Notebook Basics Beginner
Master the fundamentals of Jupyter Notebook: cell types, running cells, keyboard shortcuts, Markdown formatting, magic commands, and understanding cell execution order.
Cell Types
- Code cells: Execute Python (or other kernel language) code. Results appear below the cell. Indicated by
In [n]:prompt. - Markdown cells: Write formatted text using Markdown syntax. Double-click to edit, Shift+Enter to render.
- Raw cells: Plain text that is not executed or formatted.
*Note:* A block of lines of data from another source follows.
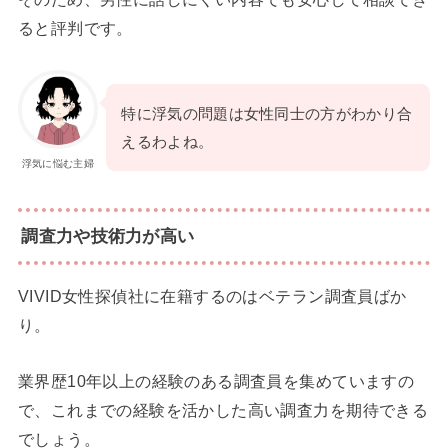
ると評判です。
特に浮気の問題は女性同士の方がわかり合
えるわよね。
浮気に悩む主婦
調査力や技術力が高い
VIVID女性探偵社に在籍するのはベテラン調査員ばか
り。
業界歴10年以上の経験のある調査員を集めていますの
で、これまでの経験を活かした高い調査力を期待できる
でしょう。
Useful for nbconvert workflows.
Running Cells
- Shift+Enter: Run the cell and move to the next cell (create one if at the end)
- Ctrl+Enter: Run the cell and stay on it
- Alt+Enter: Run the cell and insert a new cell below
- Cell → Run All: Run all cells from top to bottom
- Cell → Run All Above: Run all cells above the current cell
Keyboard Shortcuts
Jupyter has two modes: Command mode (press Esc, blue cell border) and Edit mode (press Enter, green cell border).
| Shortcut | Mode | Action |
|---|---|---|
Shift+Enter | Both | Run cell, select below |
Ctrl+Enter | Both | Run cell |
Alt+Enter | Both | Run cell, insert below |
A | Command | Insert cell above |
B | Command | Insert cell below |
DD | Command | Delete cell (press D twice) |
M | Command | Change to Markdown cell |
Y | Command | Change to code cell |
Z | Command | Undo cell deletion |
L | Command | Toggle line numbers |
Shift+M | Command | Merge selected cells |
Ctrl+S | Both | Save notebook |
H | Command | Show keyboard shortcuts |
Tab | Edit | Code completion / indent |
Shift+Tab | Edit | Show tooltip / docstring |
Ctrl+/ | Edit | Comment / uncomment |
Markdown Formatting in Cells
# Heading 1
## Heading 2
### Heading 3
**Bold**, *italic*, ~~strikethrough~~, `inline code`
- Unordered list item
- Nested item
1. Ordered list item
2. Second item
[Link text](https://jupyter.org)

> Blockquote
---
| Column A | Column B |
|----------|----------|
| Cell 1 | Cell 2 |
Math (LaTeX): $E = mc^2$
$$\sum_{i=1}^{n} x_i = x_1 + x_2 + \cdots + x_n$$
Code Output Types
Code cells can produce different types of output:
- Text output:
print()statements and return values - Rich display: DataFrames render as HTML tables, images display inline
- Plots: Matplotlib, seaborn, and plotly figures render inline
- HTML: Display arbitrary HTML with
IPython.display.HTML() - LaTeX: Render math equations with
IPython.display.Math() - Errors: Tracebacks display with syntax highlighting
Magic Commands
Magic commands are special commands that extend Python's capabilities:
# Line magics (% prefix)
%matplotlib inline # Enable inline matplotlib plots
%timeit sum(range(1000)) # Time a single expression
%who # List all defined variables
%whos # List variables with details
%pwd # Print working directory
%cd /path/to/dir # Change directory
%load script.py # Load file contents into a cell
%run script.py # Run a Python script
%env VAR=value # Set environment variable
%load_ext autoreload # Load an extension
# Cell magics (%% prefix)
%%timeit # Time the entire cell
result = sum(range(1000))
%%bash # Run bash commands
echo "Hello from bash"
ls -la
%%html # Render HTML
<h2 style="color:blue">Blue heading</h2>
%%writefile myfile.py # Write cell to file
def hello():
print("Hello!")
Shell Commands
# Use ! to run shell commands
!ls -la
!pip install some-package
!cat myfile.txt
# Capture output in a variable
files = !ls *.csv
print(files)
Tab Completion and Help
# Tab completion
import pandas as pd
pd.read_ # Press Tab to see all methods starting with "read_"
# Quick help with ?
pd.read_csv? # Shows docstring
pd.read_csv?? # Shows source code
# Help function
help(pd.read_csv)
Cell Execution Order Matters
Important: Cells can be run in any order, but variables reflect the most recent execution. The
In [n]: number shows execution order. Running cells out of order is a common source of bugs. Always verify your notebook runs correctly from top to bottom using Cell → Run All.